Seung Yul Oh’s exhibition Bok features his recent Rain project, an online artwork realised in collaboration with Auckland interactive designer Jeff Nusz. On entering the gallery visitors are met with a video projection screening an empty grey field and an accompanying keyboard. Once the keystrokes are entered, Oh’s field becomes an absorbing game-like world where 3D shapes, animals, plants and other items randomly enter and move across the screen. Each of these actions is accompanied by absorbing game-like sounds and music composed by Berlin-based musician Luke Munn and Auckland composer Mike Newport.
The title Bok is a Korean word that translates as luck or good energy. It stresses the highly visceral and kinaesthetic experience of liberally gliding hands over the keys which can be likened to our earliest simple interactions with childhood toys. Bok also has an onomatopoeic quality which recalls a child’s first attempt at speaking: “Bok!”.

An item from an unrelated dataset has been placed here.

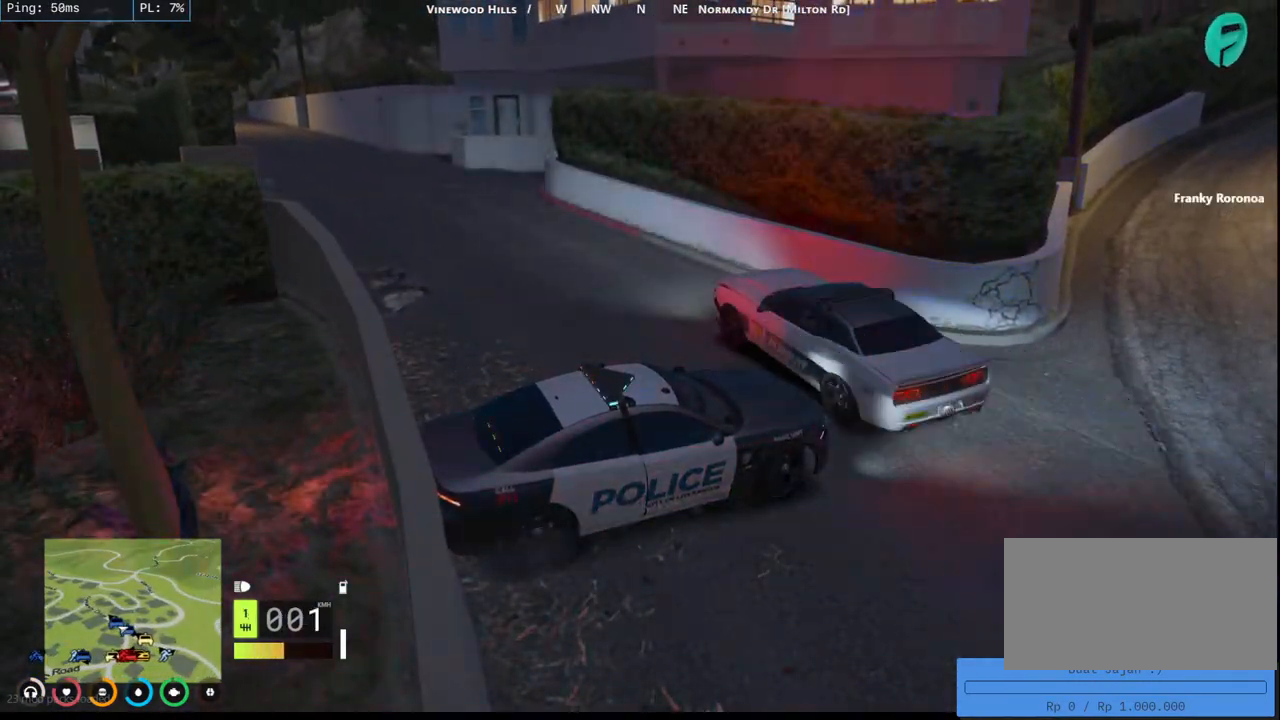
{"keys": ["a", "s", "w"], "mouse": ["mb5"], "events": []}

This is Oh’s first foray into working digitally and his recent sculptures have also explored the potential of direct interaction. His suite of sculptures entitled Oddooki, for instance, invited the audience to push and wobble large egg forms which through their cartoon-like appearance recall East Asian pop culture references which have greatly influenced Oh’s work to date.
Seung Yul Oh was born in 1981 in Seoul, Korea and is currently based in Auckland. He holds a Master of Fine Arts (2005) from Elam School of Fine Arts at The University of Auckland. Oh was the 2010 recipient of the Harriet Friedlander Residency and won the Waikato National Art Award in 2004. His solo exhibitions include Bogle Bogle, The Dowse Art Museum, Wellington (2009) and Oddooki, Te Papa, Wellington (2008 - 09). Oh is currently undertaking a residency in Seoul where he will be producing a solo exhibition at ggooll, an artist run project space founded and managed by the influential Korean artist Choi Jeong Hwa. He is represented by Starkwhite, Auckland.
Rain was commissioned by Screens, an online gallery for art interactives which receives substantial support from Creative New Zealand. Rain is also viewable at their website.